TOP STORY > >Cabot council passes budget
Leader staff writer
Five of Cabot’s eight city council members braved the icy roads Monday night to pass the mayor’s $8.4 million budget for 2009 — $600,000 more than this year — complete with 2.3 percent cost-of-living raises for themselves and a more substantial 4.8 percent raise for the city attorney, whose salary fell below the middle range in a survey of 16 cities similar to Cabot.
Among those who attended was Alderman Tom Armstrong, who is recovering from a brain tumor. Armstrong defeated former Mayor Stubby Stumbaugh who ran against him while Armstrong was being treated for the cancer in Florida. The meeting was
Armstrong’s first since he was diagnosed in the summer.
Alderman Becky Lemaster, who opposed the raises, did not attend. Also absent were Teri Miessner, who had a death in the family, and Virgil Teague, who suffered a stroke in mid-2007 and now lives in the nursing home down the street from city hall. None of the three who were absent will be on the council in 2009. Lemaster and Miessner were defeated and Teague did not run.
Cabot’s budgets are ordinances which generally require three readings during three different meetings to pass. To get around that technicality and pass ordinan-ces at a single meeting, city councils commonly suspend the rule with a two-thirds majority vote, meaning six members are needed to vote.
Mayor Eddie Joe Williams and the five members present briefly considered adjourning the meeting and reconvening at the nursing home so Teague could supply the sixth vote needed to pass the budget ordinance.

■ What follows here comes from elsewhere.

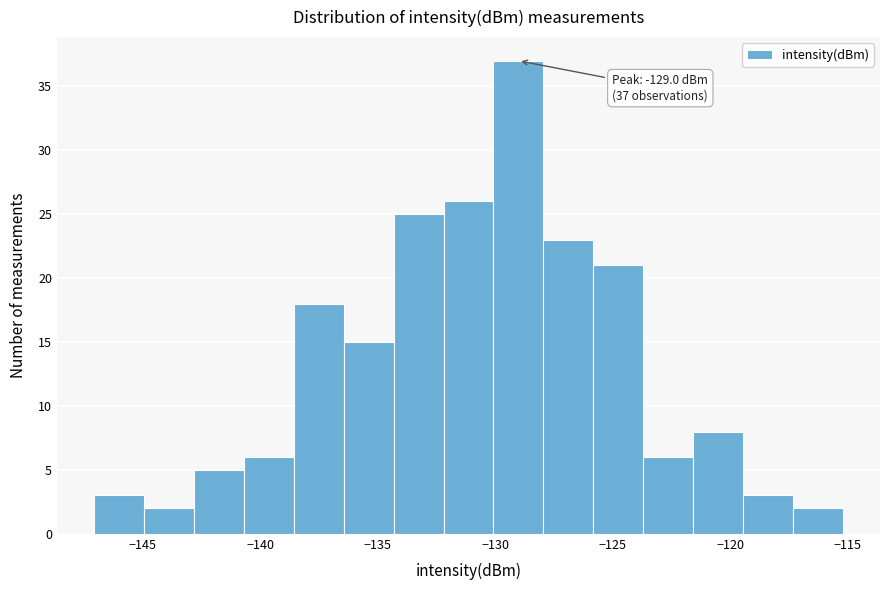

Over which range of the x-axis is the bar tallest?

-130.0 to -128.0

But City Clerk Marva Verkler said she believed that since the budget ordinance is not of a permanent nature because it will automatically be rescinded at the end of 2009, it didn’t need to be read three times.

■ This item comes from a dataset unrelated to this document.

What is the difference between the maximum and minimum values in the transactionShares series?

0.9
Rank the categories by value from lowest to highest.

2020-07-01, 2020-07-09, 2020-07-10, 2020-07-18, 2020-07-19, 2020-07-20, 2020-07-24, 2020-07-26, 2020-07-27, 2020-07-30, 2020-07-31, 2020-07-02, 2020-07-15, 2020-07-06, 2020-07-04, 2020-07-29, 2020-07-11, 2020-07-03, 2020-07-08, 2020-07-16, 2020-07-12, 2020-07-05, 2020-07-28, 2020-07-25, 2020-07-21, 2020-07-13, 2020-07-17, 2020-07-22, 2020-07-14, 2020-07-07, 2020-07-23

Taylor, who says he always takes a municipal code book with him to meetings because it’s impossible to remember everything, found the law Verkler had referenced and the budget passed with only one reading.
The mayor, who talked to this reporter by phone after the meeting, said he was very pleased that so many of the city’s aldermen were willing to make the effort to get the budget passed before the end of the year.
The $8.4 million budget for 2009 is an increase of $600,000 over 2008. It includes $77,250 for a new fire station, $60,000 for a new fire truck, which will be added to the $60,000 set aside in 2008, and $350,852 to start a city-operated garbage and trash service if bids from the private sector that will be opened Saturday are higher than the mayor thinks the residents should have to pay.
It also includes $350,000 for parks, up $100,000 from the budgeted amount for 2008. Although only $250,000 was budgeted for parks this year, the city council actually approved paying an additional $300,000.
Of that amount, $100,000 was used to help run parks and $200,000 had to be paid to the Internal Revenue Service for the parks department after money for federal income taxes was withheld from employees’ paychecks but not sent to the IRS.
City Attorney Jim Taylor has been working with the IRS to put the matter to rest. The parks department, which is run by an autonomous commission, is under investigation by the Arkansas State Police.